It was felt certain sections of the chairman’s statement were preemptive and prejudicial to the ongoing court cases in South Africa.

The resolution for amendments was adopted after a long heated debate on the issues during the company’s Annual General Meeting.

Amendments to the accounts are in respect of litigation between KML and two South African firms Mentor Holdings and Coolbay Investments.

Sources said as it appeared there would be no unanimity on how the issue of provisions made by Mr Masunda should be treated, and a poll was called and the majority voted in favour.

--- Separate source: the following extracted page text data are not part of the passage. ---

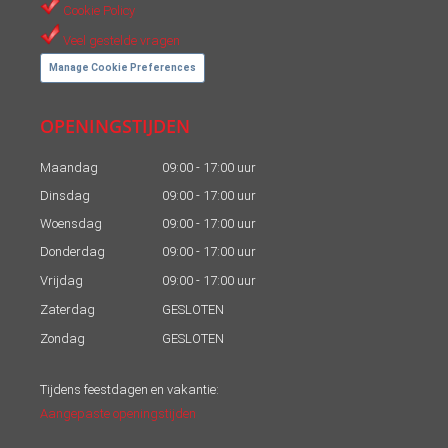
Cookie Policy
Veel gestelde vragen
Manage Cookie Preferences
OPENINGSTIJDEN
Maandag
09:00 - 17:00 uur
Dinsdag
09:00 - 17:00 uur
Woensdag
09:00 - 17:00 uur
Donderdag
09:00 - 17:00 uur
Vrijdag
09:00 - 17:00 uur
Zaterdag
GESLOTEN
Zondag
GESLOTEN
Tijdens feestdagen en vakantie:
Aangepaste openingstijden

The contentious issue related to KML funds amounting to US$22 million transferred to South Africa, purportedly, to be invested, which are subject to litigation between KML and the two South African firms, Mentor Holdings and Coolbay Investments.

This is as KML attempts to recover the funds, which also resulted in the specification of former chairman John Moxon on allegations of externalisation.

Mr Masunda had in March made provisions for the funds in the company’s full year financials to December 2008, as recovering them looked increasingly uncertain.

The provisions had been made at the request of the majority shareholder (at 42,9 percent) and Moxon.

There also is the issue of the transfer of 26 percent shareholding of Cape Grace Investments, which owns Cape Grace Hotel and rights to head lease the Cape Grace, which was allotted to a trustee in contravention of the South African company law. The consideration price for the transaction was also not paid.

The transaction followed an agreement between Moxon and Mentor Holdings for a put option agreement for the sale of Cape Grace Hotel, however without approval from other directors.

This matter is also subject to litigation in the South African courts.

It is against this background that it appeared KML might not be able to recover the value of such investments, that Mr Masunda had made full provisions in the group’s financial statements.

Shareholders voted for reversal of the provisions, as that action was prejudicial to ongoing litigation.

"The major issue, which attracted a lot of debate, was the approval of accounts and certain things carried in the chairman’s statement published on the 27th of March this year.

"This was presented with amendments proposed by Moxon and the Moxon family, who hold a combined 42.9 percent in KML.

"Shareholders are seeking amendments to these. Shareholders feel there are certain things covered in the chairman’s statement, which are prejudicial to the outcome of the litigation," said Mr Masunda.

He said shareholders and directors agreed that the company’s auditors KPMG and the firm’s lawyers Gill, Godlonton and Gerrans to revisit the issues to establish their real implications.

The action on recommendations would be carried in a statement to be published by the chairman, Mr Masunda in the near future.

Analysts who attended the AGM said the meeting side-stepped real shareholder issues such as what progress had been made towards ensuring that KML resumes trading on the stock market.

KML was suspended from trading on the Zimbabwe Stock Exchange and the London Stock Exchange after it had been specified.

Econometer Global Capital’s Takunda Mugaga said the AGM was stillborn.

"The AGM was tantamount to a typical talk show, as it did not address real shareholder issues. KML is still suspended on ZSE and LSE, but nothing about the issue of shareholder value was discussed," he said.